Work required » Each record must be repeated exactly as it stands.

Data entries
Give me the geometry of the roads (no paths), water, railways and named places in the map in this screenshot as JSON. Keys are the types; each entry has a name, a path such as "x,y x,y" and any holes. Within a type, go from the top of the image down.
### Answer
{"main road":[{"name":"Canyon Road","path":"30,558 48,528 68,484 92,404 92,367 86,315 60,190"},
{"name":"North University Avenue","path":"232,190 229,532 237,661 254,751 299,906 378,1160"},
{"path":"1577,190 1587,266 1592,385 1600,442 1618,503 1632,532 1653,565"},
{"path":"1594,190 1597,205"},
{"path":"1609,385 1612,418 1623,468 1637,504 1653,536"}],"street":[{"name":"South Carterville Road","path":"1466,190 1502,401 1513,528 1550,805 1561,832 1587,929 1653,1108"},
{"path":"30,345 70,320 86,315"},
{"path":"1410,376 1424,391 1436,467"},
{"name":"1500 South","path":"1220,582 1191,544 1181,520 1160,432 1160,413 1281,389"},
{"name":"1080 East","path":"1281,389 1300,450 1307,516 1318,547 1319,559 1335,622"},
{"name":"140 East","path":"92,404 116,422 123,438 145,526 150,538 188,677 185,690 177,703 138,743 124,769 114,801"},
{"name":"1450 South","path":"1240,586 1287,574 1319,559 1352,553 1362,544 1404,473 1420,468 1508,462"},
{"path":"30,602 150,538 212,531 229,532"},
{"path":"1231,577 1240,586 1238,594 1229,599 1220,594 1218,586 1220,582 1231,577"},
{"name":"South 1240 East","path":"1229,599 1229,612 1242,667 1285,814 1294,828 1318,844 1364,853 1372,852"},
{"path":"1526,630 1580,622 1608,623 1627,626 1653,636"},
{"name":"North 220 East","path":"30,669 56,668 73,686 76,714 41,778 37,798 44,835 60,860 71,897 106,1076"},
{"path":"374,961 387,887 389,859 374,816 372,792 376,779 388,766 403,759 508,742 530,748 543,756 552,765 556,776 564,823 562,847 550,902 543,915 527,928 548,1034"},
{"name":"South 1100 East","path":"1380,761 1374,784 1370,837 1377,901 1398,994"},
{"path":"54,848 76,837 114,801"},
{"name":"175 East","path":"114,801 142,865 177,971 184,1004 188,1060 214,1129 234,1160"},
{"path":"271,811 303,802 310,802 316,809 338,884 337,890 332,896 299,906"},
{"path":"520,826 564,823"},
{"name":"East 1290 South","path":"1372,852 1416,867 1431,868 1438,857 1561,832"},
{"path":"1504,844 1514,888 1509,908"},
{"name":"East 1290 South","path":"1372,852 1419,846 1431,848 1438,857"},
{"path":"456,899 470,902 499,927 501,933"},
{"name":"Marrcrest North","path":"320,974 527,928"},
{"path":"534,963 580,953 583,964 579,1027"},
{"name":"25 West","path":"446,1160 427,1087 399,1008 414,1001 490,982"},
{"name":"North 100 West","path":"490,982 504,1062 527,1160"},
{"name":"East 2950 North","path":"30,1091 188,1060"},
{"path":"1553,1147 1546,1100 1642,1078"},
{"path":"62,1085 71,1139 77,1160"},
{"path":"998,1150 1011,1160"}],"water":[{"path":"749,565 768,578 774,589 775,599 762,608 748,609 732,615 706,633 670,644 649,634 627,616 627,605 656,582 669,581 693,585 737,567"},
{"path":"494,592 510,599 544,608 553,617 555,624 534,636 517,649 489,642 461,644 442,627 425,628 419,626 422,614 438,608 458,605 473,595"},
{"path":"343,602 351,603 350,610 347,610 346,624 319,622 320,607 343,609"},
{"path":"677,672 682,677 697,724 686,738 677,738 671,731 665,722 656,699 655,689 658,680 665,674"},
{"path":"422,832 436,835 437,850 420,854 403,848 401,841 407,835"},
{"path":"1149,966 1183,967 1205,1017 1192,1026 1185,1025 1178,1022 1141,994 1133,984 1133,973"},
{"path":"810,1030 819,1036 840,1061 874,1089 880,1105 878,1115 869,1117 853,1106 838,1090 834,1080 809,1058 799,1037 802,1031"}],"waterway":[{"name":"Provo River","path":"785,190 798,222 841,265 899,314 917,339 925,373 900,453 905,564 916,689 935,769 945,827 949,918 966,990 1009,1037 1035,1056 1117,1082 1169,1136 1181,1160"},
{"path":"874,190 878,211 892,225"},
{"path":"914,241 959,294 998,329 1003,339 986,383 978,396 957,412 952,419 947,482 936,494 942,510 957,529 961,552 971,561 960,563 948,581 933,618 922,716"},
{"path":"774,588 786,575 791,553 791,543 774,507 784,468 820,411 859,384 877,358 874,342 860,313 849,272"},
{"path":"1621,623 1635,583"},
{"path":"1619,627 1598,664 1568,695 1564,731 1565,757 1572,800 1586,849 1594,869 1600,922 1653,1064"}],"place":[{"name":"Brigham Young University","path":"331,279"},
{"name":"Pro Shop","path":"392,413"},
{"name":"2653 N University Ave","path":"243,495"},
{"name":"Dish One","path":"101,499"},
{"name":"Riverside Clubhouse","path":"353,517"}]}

Result below »
Give me the geometry of the roads (no paths), water, railways and named places in the map in this screenshot as JSON. Keys are the types; each entry has a name, a path such as "x,y x,y" and any holes. Within a type, go from the top of the image down.
### Answer
{"main road":[{"name":"Canyon Road","path":"30,558 48,528 68,484 92,404 92,367 86,315 60,190"},
{"name":"North University Avenue","path":"232,190 229,532 237,661 254,751 299,906 378,1160"},
{"path":"1577,190 1587,266 1592,385 1600,442 1618,503 1632,532 1653,565"},
{"path":"1594,190 1597,205"},
{"path":"1609,385 1612,418 1623,468 1637,504 1653,536"}],"street":[{"name":"South Carterville Road","path":"1466,190 1502,401 1513,528 1550,805 1561,832 1587,929 1653,1108"},
{"path":"30,345 70,320 86,315"},
{"path":"1410,376 1424,391 1436,467"},
{"name":"1500 South","path":"1220,582 1191,544 1181,520 1160,432 1160,413 1281,389"},
{"name":"1080 East","path":"1281,389 1300,450 1307,516 1318,547 1319,559 1335,622"},
{"name":"140 East","path":"92,404 116,422 123,438 145,526 150,538 188,677 185,690 177,703 138,743 124,769 114,801"},
{"name":"1450 South","path":"1240,586 1287,574 1319,559 1352,553 1362,544 1404,473 1420,468 1508,462"},
{"path":"30,602 150,538 212,531 229,532"},
{"path":"1231,577 1240,586 1238,594 1229,599 1220,594 1218,586 1220,582 1231,577"},
{"name":"South 1240 East","path":"1229,599 1229,612 1242,667 1285,814 1294,828 1318,844 1364,853 1372,852"},
{"path":"1526,630 1580,622 1608,623 1627,626 1653,636"},
{"name":"North 220 East","path":"30,669 56,668 73,686 76,714 41,778 37,798 44,835 60,860 71,897 106,1076"},
{"path":"374,961 387,887 389,859 374,816 372,792 376,779 388,766 403,759 508,742 530,748 543,756 552,765 556,776 564,823 562,847 550,902 543,915 527,928 548,1034"},
{"name":"South 1100 East","path":"1380,761 1374,784 1370,837 1377,901 1398,994"},
{"path":"54,848 76,837 114,801"},
{"name":"175 East","path":"114,801 142,865 177,971 184,1004 188,1060 214,1129 234,1160"},
{"path":"271,811 303,802 310,802 316,809 338,884 337,890 332,896 299,906"},
{"path":"520,826 564,823"},
{"name":"East 1290 South","path":"1372,852 1416,867 1431,868 1438,857 1561,832"},
{"path":"1504,844 1514,888 1509,908"},
{"name":"East 1290 South","path":"1372,852 1419,846 1431,848 1438,857"},
{"path":"456,899 470,902 499,927 501,933"},
{"name":"Marrcrest North","path":"320,974 527,928"},
{"path":"534,963 580,953 583,964 579,1027"},
{"name":"25 West","path":"446,1160 427,1087 399,1008 414,1001 490,982"},
{"name":"North 100 West","path":"490,982 504,1062 527,1160"},
{"name":"East 2950 North","path":"30,1091 188,1060"},
{"path":"1553,1147 1546,1100 1642,1078"},
{"path":"62,1085 71,1139 77,1160"},
{"path":"998,1150 1011,1160"}],"water":[{"path":"749,565 768,578 774,589 775,599 762,608 748,609 732,615 706,633 670,644 649,634 627,616 627,605 656,582 669,581 693,585 737,567"},
{"path":"494,592 510,599 544,608 553,617 555,624 534,636 517,649 489,642 461,644 442,627 425,628 419,626 422,614 438,608 458,605 473,595"},
{"path":"343,602 351,603 350,610 347,610 346,624 319,622 320,607 343,609"},
{"path":"677,672 682,677 697,724 686,738 677,738 671,731 665,722 656,699 655,689 658,680 665,674"},
{"path":"422,832 436,835 437,850 420,854 403,848 401,841 407,835"},
{"path":"1149,966 1183,967 1205,1017 1192,1026 1185,1025 1178,1022 1141,994 1133,984 1133,973"},
{"path":"810,1030 819,1036 840,1061 874,1089 880,1105 878,1115 869,1117 853,1106 838,1090 834,1080 809,1058 799,1037 802,1031"}],"waterway":[{"name":"Provo River","path":"785,190 798,222 841,265 899,314 917,339 925,373 900,453 905,564 916,689 935,769 945,827 949,918 966,990 1009,1037 1035,1056 1117,1082 1169,1136 1181,1160"},
{"path":"874,190 878,211 892,225"},
{"path":"914,241 959,294 998,329 1003,339 986,383 978,396 957,412 952,419 947,482 936,494 942,510 957,529 961,552 971,561 960,563 948,581 933,618 922,716"},
{"path":"774,588 786,575 791,553 791,543 774,507 784,468 820,411 859,384 877,358 874,342 860,313 849,272"},
{"path":"1621,623 1635,583"},
{"path":"1619,627 1598,664 1568,695 1564,731 1565,757 1572,800 1586,849 1594,869 1600,922 1653,1064"}],"place":[{"name":"Brigham Young University","path":"331,279"},
{"name":"Pro Shop","path":"392,413"},
{"name":"2653 N University Ave","path":"243,495"},
{"name":"Dish One","path":"101,499"},
{"name":"Riverside Clubhouse","path":"353,517"}]}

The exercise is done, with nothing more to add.